Please excuse me if this is common knowledge in the U.S., but today I learned that Mr. Bean is a car racer and insightful contributor to the Guardian. Isn’t that cool?
Rowan Atkinson’s, the man who plays bean, latest column in the article is worth a read, if you have the time. Basically, the English comedy legend, who boasts a degree in electrical engineering and a masters in control systems, makes a convincing case for restraining our optimism for the EV. Here are some of the most poignant excerpts from the piece:
“As you may know, the government has proposed a ban on the sale of new petrol and diesel cars from 2030. The problem with the initiative is that it seems to be based on conclusions drawn from only one part of a car’s operating life: what comes out of the exhaust pipe. Electric cars, of course, have zero exhaust emissions, which is a welcome development, particularly in respect of the air quality in city centres. But if you zoom out a bit and look at a bigger picture that includes the car’s manufacture, the situation is very different. In advance of the Cop26 climate conference in Glasgow in 2021, Volvo released figures claiming that greenhouse gas emissions during production of an electric car are nearly 70% higher than when manufacturing a petrol one. How so? The problem lies with the lithium-ion batteries fitted currently to nearly all electric vehicles: they’re absurdly heavy, many rare earth metals and huge amounts of energy are required to make them, and they only last upwards of 10 years. It seems a perverse choice of hardware with which to lead the automobile’s fight against the climate crisis.”
Atkinson urges the conservation of more efficient use of existing cars while we wait for better alternatives to arrive:
“But let’s zoom out even further and consider the whole life cycle of an automobile. The biggest problem we need to address in society’s relationship with the car is the “fast fashion” sales culture that has been the commercial template of the car industry for decades. Currently, on average we keep our new cars for only three years before selling them on, driven mainly by the ubiquitous three-year leasing model. This seems an outrageously profligate use of the world’s natural resources when you consider what great condition a three-year-old car is in. When I was a child, any car that was five years old was a bucket of rust and halfway through the gate of the scrapyard. Not any longer. You can now make a car for £15,000 that, with tender loving care, will last for 30 years. It’s sobering to think that if the first owners of new cars just kept them for five years, on average, instead of the current three, then car production and the CO2 emissions associated with it, would be vastly reduced. Yet we’d be enjoying the same mobility, just driving slightly older cars.
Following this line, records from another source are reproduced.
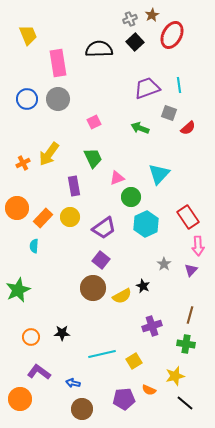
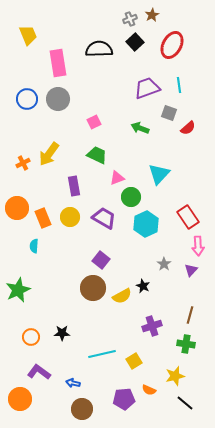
red ellipse at (172, 35): moved 10 px down
green trapezoid at (93, 158): moved 4 px right, 3 px up; rotated 40 degrees counterclockwise
orange rectangle at (43, 218): rotated 66 degrees counterclockwise
purple trapezoid at (104, 228): moved 10 px up; rotated 115 degrees counterclockwise
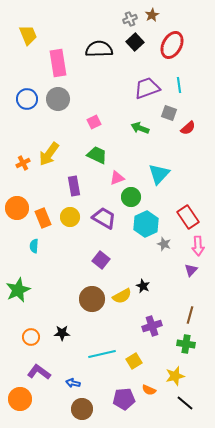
gray star at (164, 264): moved 20 px up; rotated 16 degrees counterclockwise
brown circle at (93, 288): moved 1 px left, 11 px down
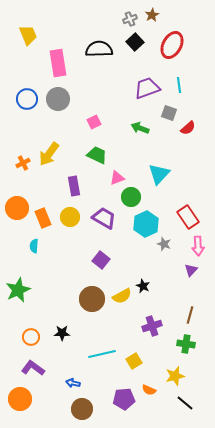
purple L-shape at (39, 372): moved 6 px left, 4 px up
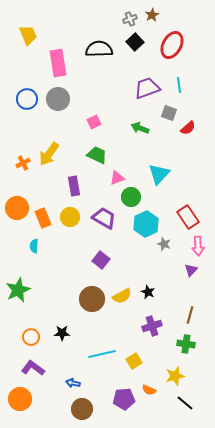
black star at (143, 286): moved 5 px right, 6 px down
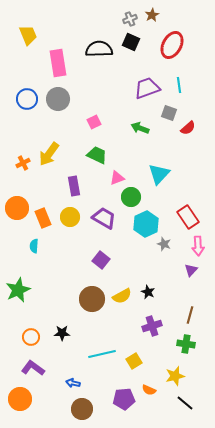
black square at (135, 42): moved 4 px left; rotated 24 degrees counterclockwise
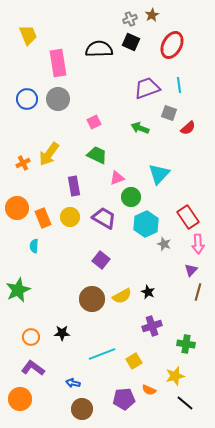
pink arrow at (198, 246): moved 2 px up
brown line at (190, 315): moved 8 px right, 23 px up
cyan line at (102, 354): rotated 8 degrees counterclockwise
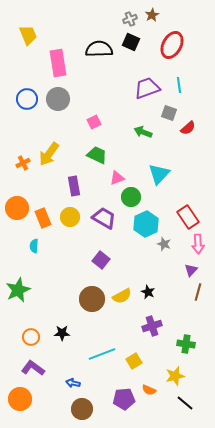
green arrow at (140, 128): moved 3 px right, 4 px down
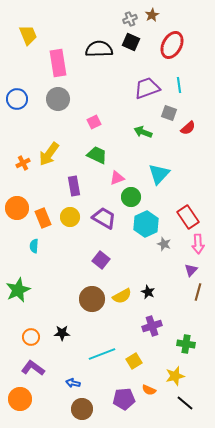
blue circle at (27, 99): moved 10 px left
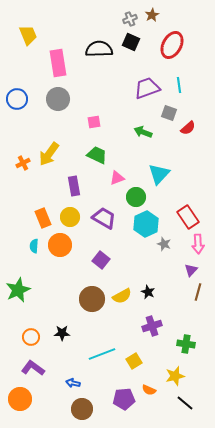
pink square at (94, 122): rotated 16 degrees clockwise
green circle at (131, 197): moved 5 px right
orange circle at (17, 208): moved 43 px right, 37 px down
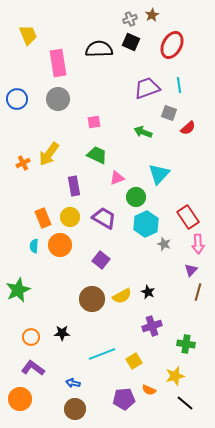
brown circle at (82, 409): moved 7 px left
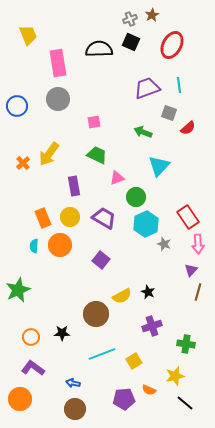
blue circle at (17, 99): moved 7 px down
orange cross at (23, 163): rotated 16 degrees counterclockwise
cyan triangle at (159, 174): moved 8 px up
brown circle at (92, 299): moved 4 px right, 15 px down
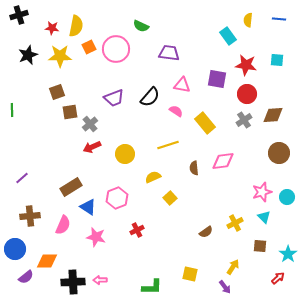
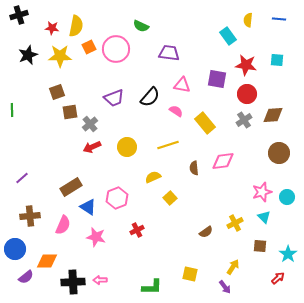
yellow circle at (125, 154): moved 2 px right, 7 px up
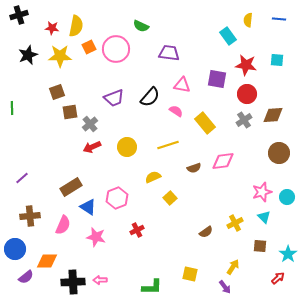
green line at (12, 110): moved 2 px up
brown semicircle at (194, 168): rotated 104 degrees counterclockwise
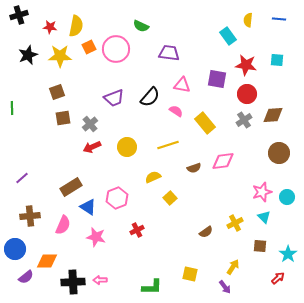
red star at (52, 28): moved 2 px left, 1 px up
brown square at (70, 112): moved 7 px left, 6 px down
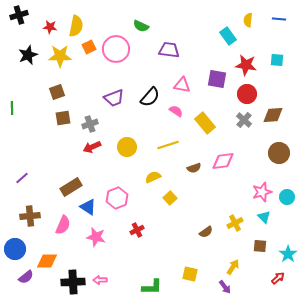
purple trapezoid at (169, 53): moved 3 px up
gray cross at (244, 120): rotated 14 degrees counterclockwise
gray cross at (90, 124): rotated 21 degrees clockwise
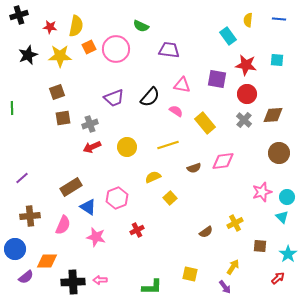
cyan triangle at (264, 217): moved 18 px right
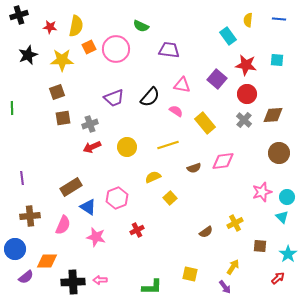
yellow star at (60, 56): moved 2 px right, 4 px down
purple square at (217, 79): rotated 30 degrees clockwise
purple line at (22, 178): rotated 56 degrees counterclockwise
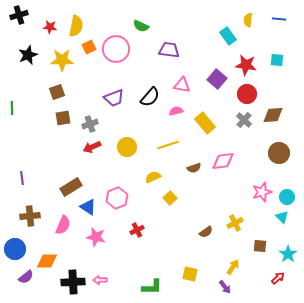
pink semicircle at (176, 111): rotated 48 degrees counterclockwise
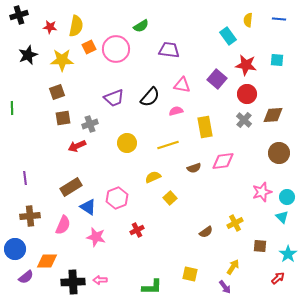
green semicircle at (141, 26): rotated 56 degrees counterclockwise
yellow rectangle at (205, 123): moved 4 px down; rotated 30 degrees clockwise
red arrow at (92, 147): moved 15 px left, 1 px up
yellow circle at (127, 147): moved 4 px up
purple line at (22, 178): moved 3 px right
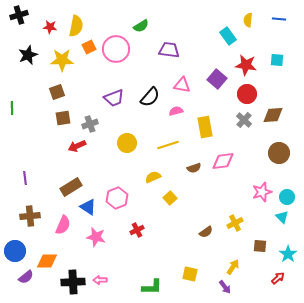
blue circle at (15, 249): moved 2 px down
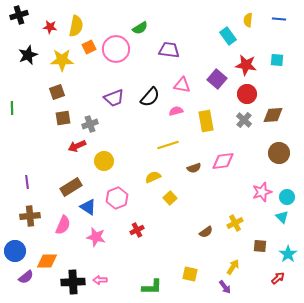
green semicircle at (141, 26): moved 1 px left, 2 px down
yellow rectangle at (205, 127): moved 1 px right, 6 px up
yellow circle at (127, 143): moved 23 px left, 18 px down
purple line at (25, 178): moved 2 px right, 4 px down
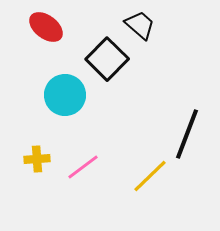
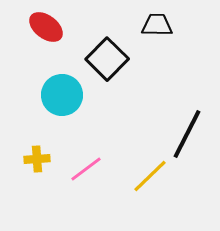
black trapezoid: moved 17 px right; rotated 40 degrees counterclockwise
cyan circle: moved 3 px left
black line: rotated 6 degrees clockwise
pink line: moved 3 px right, 2 px down
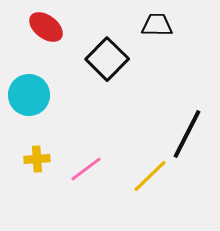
cyan circle: moved 33 px left
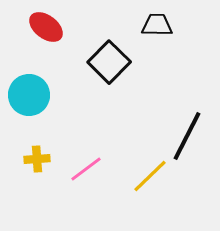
black square: moved 2 px right, 3 px down
black line: moved 2 px down
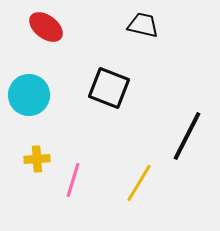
black trapezoid: moved 14 px left; rotated 12 degrees clockwise
black square: moved 26 px down; rotated 24 degrees counterclockwise
pink line: moved 13 px left, 11 px down; rotated 36 degrees counterclockwise
yellow line: moved 11 px left, 7 px down; rotated 15 degrees counterclockwise
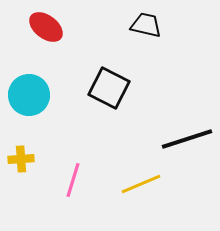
black trapezoid: moved 3 px right
black square: rotated 6 degrees clockwise
black line: moved 3 px down; rotated 45 degrees clockwise
yellow cross: moved 16 px left
yellow line: moved 2 px right, 1 px down; rotated 36 degrees clockwise
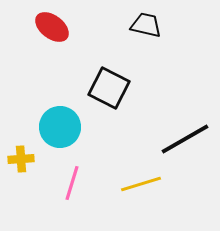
red ellipse: moved 6 px right
cyan circle: moved 31 px right, 32 px down
black line: moved 2 px left; rotated 12 degrees counterclockwise
pink line: moved 1 px left, 3 px down
yellow line: rotated 6 degrees clockwise
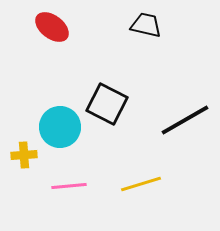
black square: moved 2 px left, 16 px down
black line: moved 19 px up
yellow cross: moved 3 px right, 4 px up
pink line: moved 3 px left, 3 px down; rotated 68 degrees clockwise
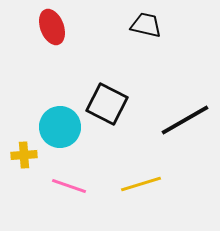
red ellipse: rotated 32 degrees clockwise
pink line: rotated 24 degrees clockwise
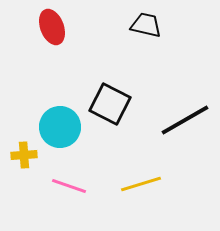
black square: moved 3 px right
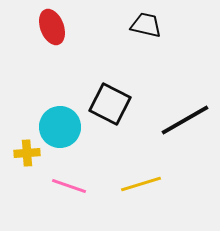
yellow cross: moved 3 px right, 2 px up
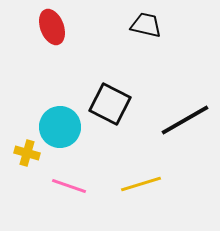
yellow cross: rotated 20 degrees clockwise
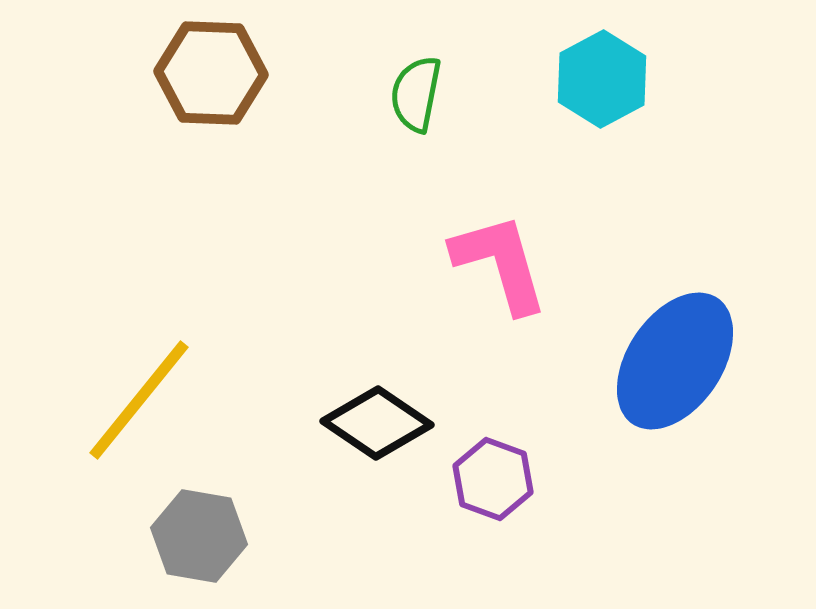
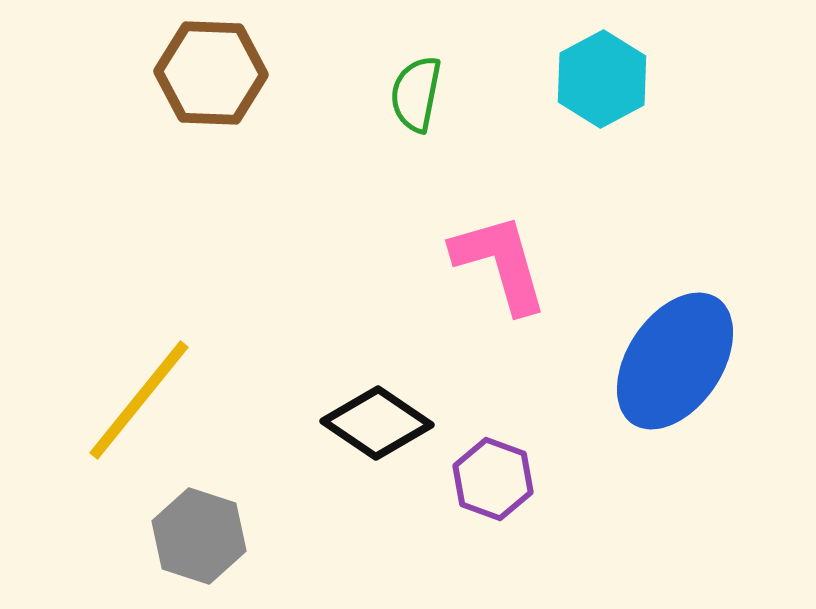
gray hexagon: rotated 8 degrees clockwise
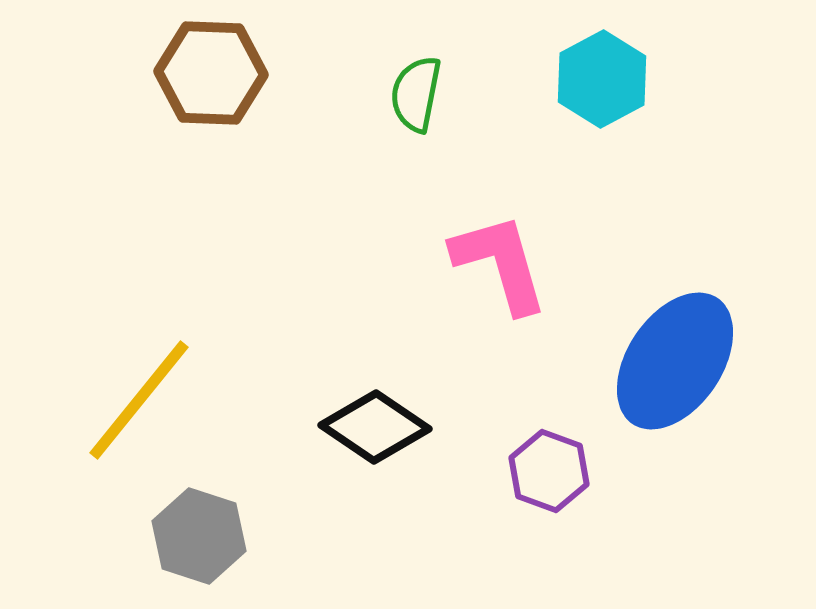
black diamond: moved 2 px left, 4 px down
purple hexagon: moved 56 px right, 8 px up
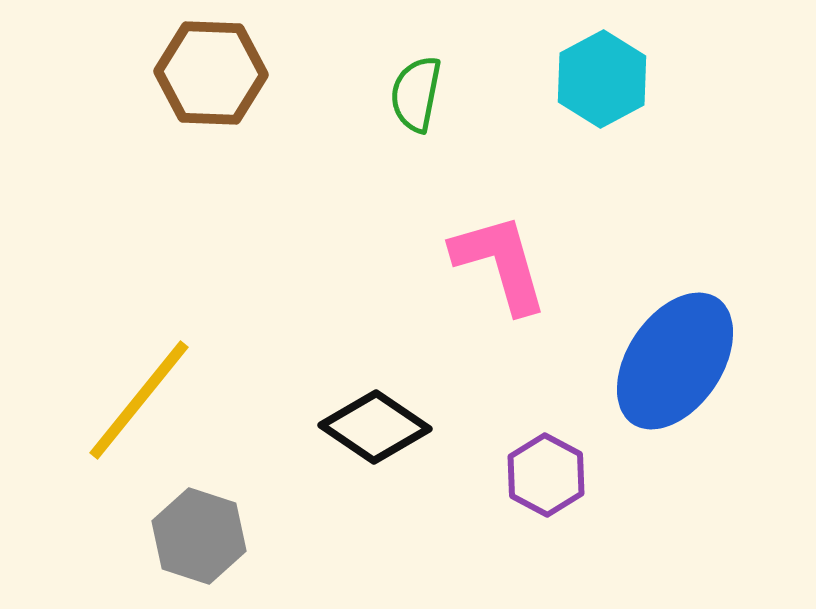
purple hexagon: moved 3 px left, 4 px down; rotated 8 degrees clockwise
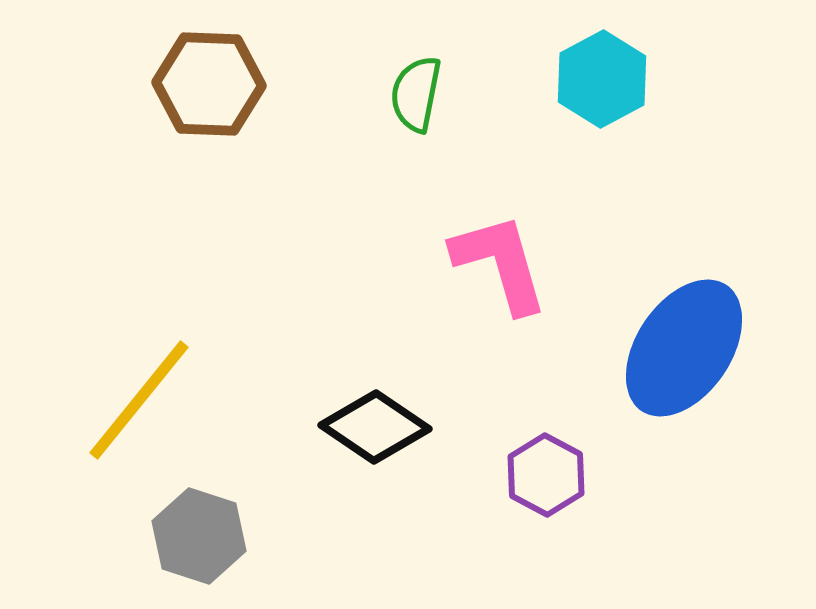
brown hexagon: moved 2 px left, 11 px down
blue ellipse: moved 9 px right, 13 px up
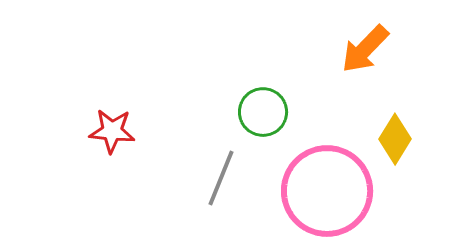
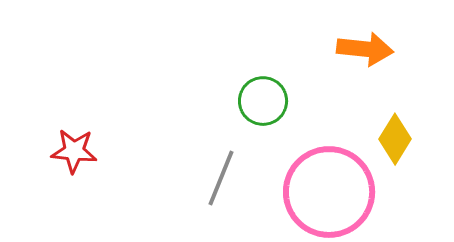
orange arrow: rotated 128 degrees counterclockwise
green circle: moved 11 px up
red star: moved 38 px left, 20 px down
pink circle: moved 2 px right, 1 px down
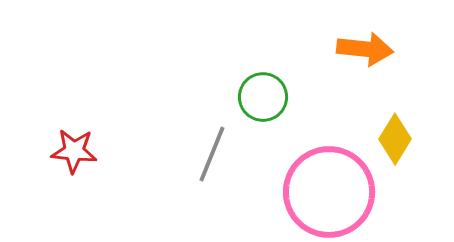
green circle: moved 4 px up
gray line: moved 9 px left, 24 px up
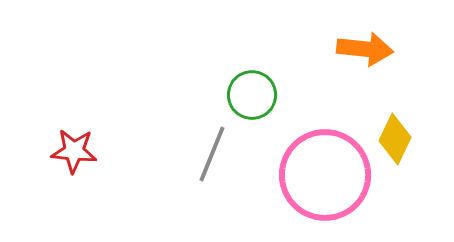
green circle: moved 11 px left, 2 px up
yellow diamond: rotated 6 degrees counterclockwise
pink circle: moved 4 px left, 17 px up
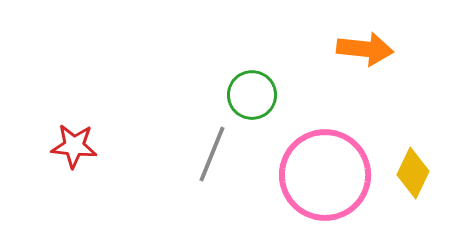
yellow diamond: moved 18 px right, 34 px down
red star: moved 5 px up
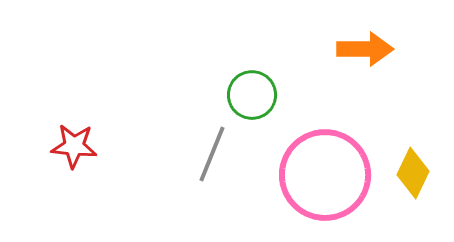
orange arrow: rotated 6 degrees counterclockwise
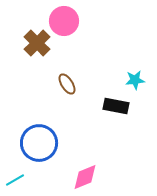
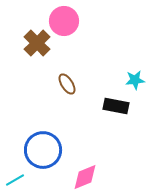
blue circle: moved 4 px right, 7 px down
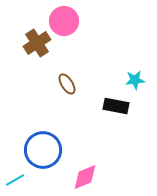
brown cross: rotated 12 degrees clockwise
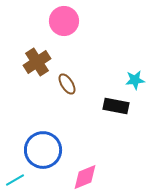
brown cross: moved 19 px down
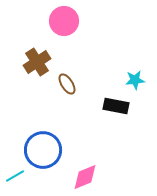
cyan line: moved 4 px up
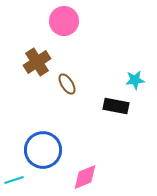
cyan line: moved 1 px left, 4 px down; rotated 12 degrees clockwise
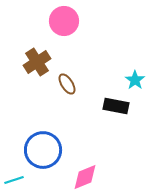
cyan star: rotated 30 degrees counterclockwise
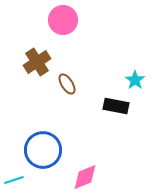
pink circle: moved 1 px left, 1 px up
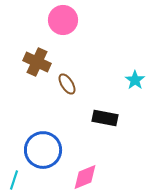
brown cross: rotated 32 degrees counterclockwise
black rectangle: moved 11 px left, 12 px down
cyan line: rotated 54 degrees counterclockwise
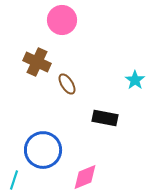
pink circle: moved 1 px left
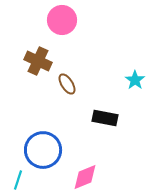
brown cross: moved 1 px right, 1 px up
cyan line: moved 4 px right
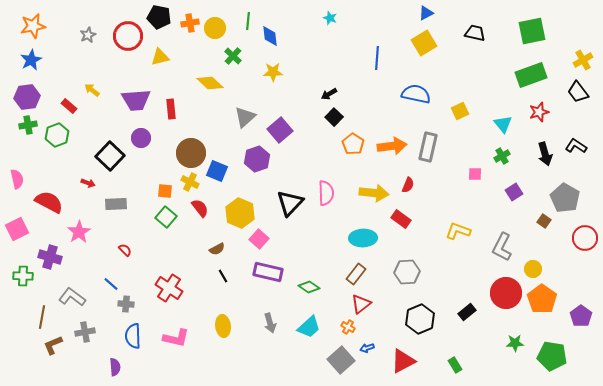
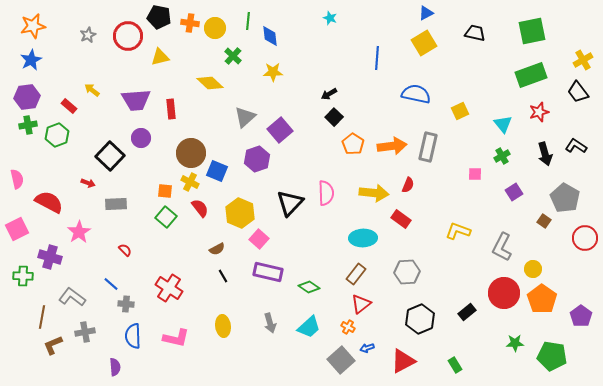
orange cross at (190, 23): rotated 18 degrees clockwise
red circle at (506, 293): moved 2 px left
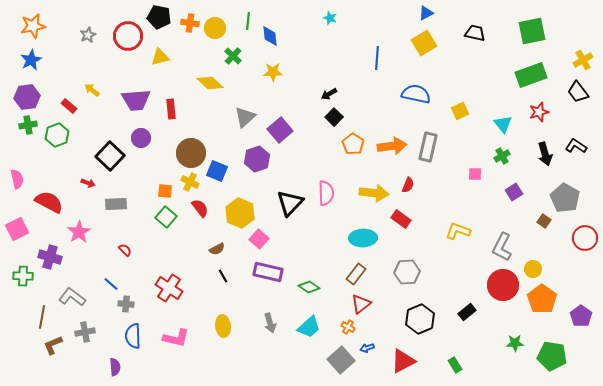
red circle at (504, 293): moved 1 px left, 8 px up
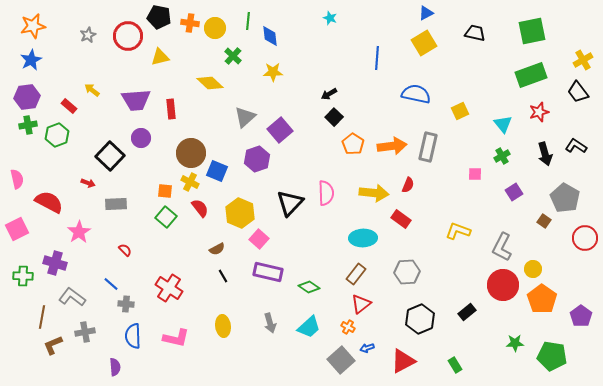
purple cross at (50, 257): moved 5 px right, 6 px down
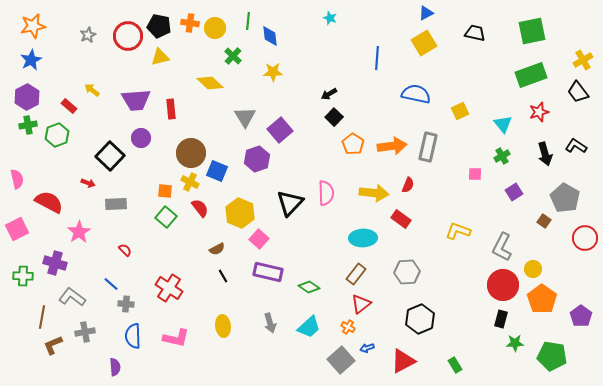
black pentagon at (159, 17): moved 9 px down
purple hexagon at (27, 97): rotated 20 degrees counterclockwise
gray triangle at (245, 117): rotated 20 degrees counterclockwise
black rectangle at (467, 312): moved 34 px right, 7 px down; rotated 36 degrees counterclockwise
We need also to acknowledge what a great asset we have in the cars that currently exist (there are nearly 1.5bn of them worldwide). In terms of manufacture, these cars have paid their environmental dues and, although it is sensible to reduce our reliance on them, it would seem right to look carefully at ways of retaining them while lowering their polluting effect. Fairly obviously, we could use them less. As an environmentalist once said to me, if you really need a car, buy an old one and use it as little as possible.”
Atkinson’s points aren’t novel, but they certainly aren’t common knowledge at this point. And, even among people who pay closer attention to the subject, I think many of us look over the negatives of EVs thanks to cognitive dissonance.
While, Atkinson makes a strong case against an unrestrained EV embrace, he fails to highlight the problems EVs could pose to the electric grid.
The threat posed by electric transportation depends a lot on context. Norway, for example, with swaths of hydro energy and no pre-existing power reliability problems, has absorbed the electric transition without hiccups. Sadly, America does not have the grid that Norway does. We’re struggling as it stands now. California is threatened by rolling blackouts every summer, it seems, and Texas has notoriously suffered catastrophic blackouts in the past couple years. Imagine how fair if suddenly everyone were driving electric Ford F-150s!
For a long time, many hoped an electric future would be made possible by swaths of new clean energy. However, about 10 years since we were promised that batteries would make renewables fully scalable, they still seem much too pesky to be trusted. Nuclear, although recent PR wins, is still not fully embraced by the public and is very expensive to build. What’s more, all new generation in our country is a huge headache to connect to the grid thanks to disastrous transmission regulations.
How can we hope to accommodate a rapid electric transportation revolution without loads of new generation? We simply can’t, so long as our electric transportation system is a mirror copy of our 20th century fossil fuel one.
Highway culture, Mom, dad and 16-year-old Billy all driving their own SUVs , buses being for poor people, etc. That needs to be changed. I understand it’s our culture, but some aspects of certain cultures are inferior to others. And it’s time to admit that the Dutch have us beat.
If our transportation sector is going electric, it must also become more efficient. Smaller vehicles, more ride sharing, more lanes, better sidewalks. All of this is in order.